安保法制について(9月1日)

安全保障法制の議論が最終段階となった。まず、私は憲法9条については、改正する必要があるとの立場にある。その第一の理由は、自衛隊は9条2項の「戦力」にあたると考えるからである。

話題の砂川判決では、憲法9条2項の「戦力」とは、「わが国がその主体となってこれに指揮権、管理権を行使し得る戦力をいうもの」と、「結局わが国自体の戦力を指し」としている。アメリカ軍はこの「戦力」に該当しないので、日本に駐留していても、9条2項に違反しないとの趣旨である。

9条2項の戦力が「わが国自体の戦力」だとすれば、自衛隊は「戦力は、これを保持しない」に間違いなく抵触する。自衛隊の廃止がありえないとすれば、それを合憲とする憲法の改正が必要だとするのが、私の立場である。

「個別的自衛権はある」との政府の解釈は、司法による判断を受けたものではない。司法は、自衛権は認めるが、自衛隊については判断を下していない。自衛権を他国の軍隊=アメリカ軍に依存することを認めただけである。

憲法学者の多くが「集団的自衛権」は憲法違反だと言う。しかし、まずは自衛隊による個別的自衛権が、合憲か否かの判断を示すべきだ。最高裁は、米軍による自衛を認めているだけだ。

政府が集団的自衛権を砂川判決が認めているというのは、誤り。

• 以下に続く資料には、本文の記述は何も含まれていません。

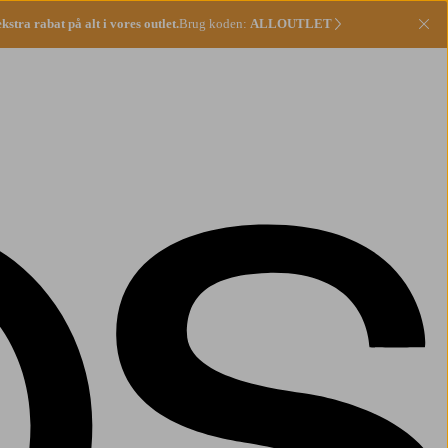
stra rabat på alt i vores outlet.
Brug koden:
ALLOUTLET
Lu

日本という国家が自衛をアメリカに頼むことを集団的自衛としているだけであって、自衛隊という戦力が、アメリカ軍と共同行動することを指していないからである。

憲法9条をもち、前文で平和主義を掲げることで、「国際社会において、名誉ある地位を占めたいと思ふ。」とあるが、戦後70年を経て、名誉ある地位にあるのかどうか。平和憲法をもち、世界第三の経済力を持つ日本こそ国連の安保理の常任理事国にふさわしいのではないか。

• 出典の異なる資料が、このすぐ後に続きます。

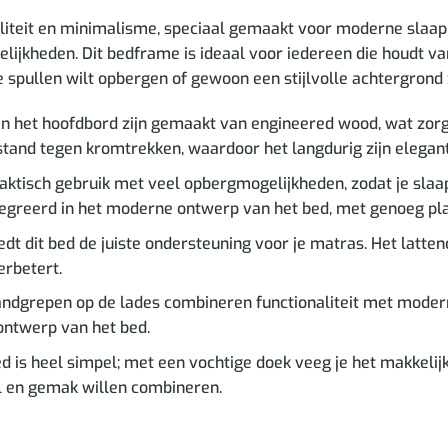
aliteit en minimalisme, speciaal gemaakt voor moderne slaapk
jkheden. Dit bedframe is ideaal voor iedereen die houdt van
 spullen wilt opbergen of gewoon een stijlvolle achtergrond zoe
 het hoofdbord zijn gemaakt van engineered wood, wat zorgt 
stand tegen kromtrekken, waardoor het langdurig zijn elegant
raktisch gebruik met veel opbergmogelijkheden, zodat je sl
tegreerd in het moderne ontwerp van het bed, met genoeg plaa
dt dit bed de juiste ondersteuning voor je matras. Het latten
erbetert.
dgrepen op de lades combineren functionaliteit met moderne 
ontwerp van het bed.
is heel simpel; met een vochtige doek veeg je het makkelijk sc
jl en gemak willen combineren.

しかし、常任理事国入りのメドはまったくたっていない。常任理事国は、第二次世界大戦の戦勝国であり、核保有国である。さらに言えば、中国、ロシアは、中華民国、ソ連からその地位を引き継ぐ正当性はないのに、常任理事国の地位にある。これが国際社会の現実である。

イラン核開発の交渉国。常任理事国の米、英、仏、露、中に加えてドイツの6カ国。日本はなぜここに入れないのか。イランと強い経済関係を持ち、平和憲法をもち、なにより、唯一の被爆国。やはり、「国際社会において名誉ある地位」は占められていないと「思ふ」。